+++ RECORDS SHOWN

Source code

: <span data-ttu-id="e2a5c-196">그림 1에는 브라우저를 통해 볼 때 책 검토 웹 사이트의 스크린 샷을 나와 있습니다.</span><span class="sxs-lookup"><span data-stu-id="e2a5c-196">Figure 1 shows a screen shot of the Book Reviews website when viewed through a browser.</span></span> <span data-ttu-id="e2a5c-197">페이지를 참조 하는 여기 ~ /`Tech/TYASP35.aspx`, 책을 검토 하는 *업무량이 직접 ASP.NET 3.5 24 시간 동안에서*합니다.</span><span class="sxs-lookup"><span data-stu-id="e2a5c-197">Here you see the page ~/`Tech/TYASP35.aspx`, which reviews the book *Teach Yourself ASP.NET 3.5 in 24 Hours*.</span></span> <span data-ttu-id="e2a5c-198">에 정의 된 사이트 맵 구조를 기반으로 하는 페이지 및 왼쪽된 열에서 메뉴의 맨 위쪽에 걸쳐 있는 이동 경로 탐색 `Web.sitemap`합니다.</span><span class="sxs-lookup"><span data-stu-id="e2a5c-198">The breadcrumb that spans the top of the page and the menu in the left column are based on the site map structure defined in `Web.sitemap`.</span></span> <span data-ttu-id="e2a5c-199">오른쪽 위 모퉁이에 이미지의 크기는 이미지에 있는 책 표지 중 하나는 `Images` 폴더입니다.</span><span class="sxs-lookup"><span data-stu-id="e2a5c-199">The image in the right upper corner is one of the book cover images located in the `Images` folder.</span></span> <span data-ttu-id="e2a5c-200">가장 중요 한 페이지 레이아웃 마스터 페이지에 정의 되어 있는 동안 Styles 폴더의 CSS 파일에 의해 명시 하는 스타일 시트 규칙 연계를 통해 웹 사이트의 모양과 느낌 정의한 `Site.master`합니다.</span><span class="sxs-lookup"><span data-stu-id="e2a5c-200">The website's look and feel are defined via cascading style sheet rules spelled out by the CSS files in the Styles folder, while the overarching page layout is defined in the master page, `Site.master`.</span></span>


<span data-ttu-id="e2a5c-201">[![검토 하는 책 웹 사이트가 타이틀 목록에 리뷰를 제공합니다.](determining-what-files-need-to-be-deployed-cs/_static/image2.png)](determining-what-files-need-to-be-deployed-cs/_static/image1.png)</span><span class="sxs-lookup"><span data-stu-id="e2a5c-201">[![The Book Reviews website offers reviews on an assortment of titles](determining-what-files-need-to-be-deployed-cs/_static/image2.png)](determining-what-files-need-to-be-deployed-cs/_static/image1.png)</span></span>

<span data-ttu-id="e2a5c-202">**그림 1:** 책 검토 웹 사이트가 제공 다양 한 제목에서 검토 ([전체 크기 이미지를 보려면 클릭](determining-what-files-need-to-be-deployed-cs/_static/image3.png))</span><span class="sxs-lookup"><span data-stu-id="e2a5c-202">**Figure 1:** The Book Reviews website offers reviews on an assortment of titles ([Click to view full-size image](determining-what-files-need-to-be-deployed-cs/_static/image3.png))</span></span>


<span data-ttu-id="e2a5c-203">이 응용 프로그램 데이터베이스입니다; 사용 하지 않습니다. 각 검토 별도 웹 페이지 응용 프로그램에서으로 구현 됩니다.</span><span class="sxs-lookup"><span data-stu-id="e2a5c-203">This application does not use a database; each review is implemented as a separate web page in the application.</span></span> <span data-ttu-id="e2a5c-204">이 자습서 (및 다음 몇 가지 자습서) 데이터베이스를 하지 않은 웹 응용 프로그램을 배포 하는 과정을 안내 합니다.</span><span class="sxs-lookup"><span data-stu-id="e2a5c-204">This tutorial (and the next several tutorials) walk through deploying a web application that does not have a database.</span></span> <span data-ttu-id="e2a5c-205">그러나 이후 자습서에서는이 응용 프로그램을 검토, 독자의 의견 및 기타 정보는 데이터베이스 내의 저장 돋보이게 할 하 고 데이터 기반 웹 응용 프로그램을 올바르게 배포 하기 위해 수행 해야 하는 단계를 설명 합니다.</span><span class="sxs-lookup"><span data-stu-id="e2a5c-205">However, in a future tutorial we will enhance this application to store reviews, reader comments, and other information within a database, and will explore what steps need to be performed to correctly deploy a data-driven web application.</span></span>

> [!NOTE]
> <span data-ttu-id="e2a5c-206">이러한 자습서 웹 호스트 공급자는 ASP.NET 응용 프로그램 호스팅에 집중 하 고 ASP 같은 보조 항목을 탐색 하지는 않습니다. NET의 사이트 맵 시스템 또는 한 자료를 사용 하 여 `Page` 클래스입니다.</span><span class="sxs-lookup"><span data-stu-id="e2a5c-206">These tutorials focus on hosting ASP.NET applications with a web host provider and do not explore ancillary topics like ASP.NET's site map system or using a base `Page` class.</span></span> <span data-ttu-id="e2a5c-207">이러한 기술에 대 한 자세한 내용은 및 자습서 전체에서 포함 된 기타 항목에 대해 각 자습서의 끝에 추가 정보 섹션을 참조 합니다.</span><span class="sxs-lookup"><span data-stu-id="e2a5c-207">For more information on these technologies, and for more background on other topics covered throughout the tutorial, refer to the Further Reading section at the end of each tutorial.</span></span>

++++++

* REQUIRED WORK *
Each entry needs to be transcribed exactly.

* FINAL ANSWER *
Source code

: <span data-ttu-id="e2a5c-196">그림 1에는 브라우저를 통해 볼 때 책 검토 웹 사이트의 스크린 샷을 나와 있습니다.</span><span class="sxs-lookup"><span data-stu-id="e2a5c-196">Figure 1 shows a screen shot of the Book Reviews website when viewed through a browser.</span></span> <span data-ttu-id="e2a5c-197">페이지를 참조 하는 여기 ~ /`Tech/TYASP35.aspx`, 책을 검토 하는 *업무량이 직접 ASP.NET 3.5 24 시간 동안에서*합니다.</span><span class="sxs-lookup"><span data-stu-id="e2a5c-197">Here you see the page ~/`Tech/TYASP35.aspx`, which reviews the book *Teach Yourself ASP.NET 3.5 in 24 Hours*.</span></span> <span data-ttu-id="e2a5c-198">에 정의 된 사이트 맵 구조를 기반으로 하는 페이지 및 왼쪽된 열에서 메뉴의 맨 위쪽에 걸쳐 있는 이동 경로 탐색 `Web.sitemap`합니다.</span><span class="sxs-lookup"><span data-stu-id="e2a5c-198">The breadcrumb that spans the top of the page and the menu in the left column are based on the site map structure defined in `Web.sitemap`.</span></span> <span data-ttu-id="e2a5c-199">오른쪽 위 모퉁이에 이미지의 크기는 이미지에 있는 책 표지 중 하나는 `Images` 폴더입니다.</span><span class="sxs-lookup"><span data-stu-id="e2a5c-199">The image in the right upper corner is one of the book cover images located in the `Images` folder.</span></span> <span data-ttu-id="e2a5c-200">가장 중요 한 페이지 레이아웃 마스터 페이지에 정의 되어 있는 동안 Styles 폴더의 CSS 파일에 의해 명시 하는 스타일 시트 규칙 연계를 통해 웹 사이트의 모양과 느낌 정의한 `Site.master`합니다.</span><span class="sxs-lookup"><span data-stu-id="e2a5c-200">The website's look and feel are defined via cascading style sheet rules spelled out by the CSS files in the Styles folder, while the overarching page layout is defined in the master page, `Site.master`.</span></span>


<span data-ttu-id="e2a5c-201">[![검토 하는 책 웹 사이트가 타이틀 목록에 리뷰를 제공합니다.](determining-what-files-need-to-be-deployed-cs/_static/image2.png)](determining-what-files-need-to-be-deployed-cs/_static/image1.png)</span><span class="sxs-lookup"><span data-stu-id="e2a5c-201">[![The Book Reviews website offers reviews on an assortment of titles](determining-what-files-need-to-be-deployed-cs/_static/image2.png)](determining-what-files-need-to-be-deployed-cs/_static/image1.png)</span></span>

<span data-ttu-id="e2a5c-202">**그림 1:** 책 검토 웹 사이트가 제공 다양 한 제목에서 검토 ([전체 크기 이미지를 보려면 클릭](determining-what-files-need-to-be-deployed-cs/_static/image3.png))</span><span class="sxs-lookup"><span data-stu-id="e2a5c-202">**Figure 1:** The Book Reviews website offers reviews on an assortment of titles ([Click to view full-size image](determining-what-files-need-to-be-deployed-cs/_static/image3.png))</span></span>


<span data-ttu-id="e2a5c-203">이 응용 프로그램 데이터베이스입니다; 사용 하지 않습니다. 각 검토 별도 웹 페이지 응용 프로그램에서으로 구현 됩니다.</span><span class="sxs-lookup"><span data-stu-id="e2a5c-203">This application does not use a database; each review is implemented as a separate web page in the application.</span></span> <span data-ttu-id="e2a5c-204">이 자습서 (및 다음 몇 가지 자습서) 데이터베이스를 하지 않은 웹 응용 프로그램을 배포 하는 과정을 안내 합니다.</span><span class="sxs-lookup"><span data-stu-id="e2a5c-204">This tutorial (and the next several tutorials) walk through deploying a web application that does not have a database.</span></span> <span data-ttu-id="e2a5c-205">그러나 이후 자습서에서는이 응용 프로그램을 검토, 독자의 의견 및 기타 정보는 데이터베이스 내의 저장 돋보이게 할 하 고 데이터 기반 웹 응용 프로그램을 올바르게 배포 하기 위해 수행 해야 하는 단계를 설명 합니다.</span><span class="sxs-lookup"><span data-stu-id="e2a5c-205">However, in a future tutorial we will enhance this application to store reviews, reader comments, and other information within a database, and will explore what steps need to be performed to correctly deploy a data-driven web application.</span></span>

> [!NOTE]
> <span data-ttu-id="e2a5c-206">이러한 자습서 웹 호스트 공급자는 ASP.NET 응용 프로그램 호스팅에 집중 하 고 ASP 같은 보조 항목을 탐색 하지는 않습니다. NET의 사이트 맵 시스템 또는 한 자료를 사용 하 여 `Page` 클래스입니다.</span><span class="sxs-lookup"><span data-stu-id="e2a5c-206">These tutorials focus on hosting ASP.NET applications with a web host provider and do not explore ancillary topics like ASP.NET's site map system or using a base `Page` class.</span></span> <span data-ttu-id="e2a5c-207">이러한 기술에 대 한 자세한 내용은 및 자습서 전체에서 포함 된 기타 항목에 대해 각 자습서의 끝에 추가 정보 섹션을 참조 합니다.</span><span class="sxs-lookup"><span data-stu-id="e2a5c-207">For more information on these technologies, and for more background on other topics covered throughout the tutorial, refer to the Further Reading section at the end of each tutorial.</span></span>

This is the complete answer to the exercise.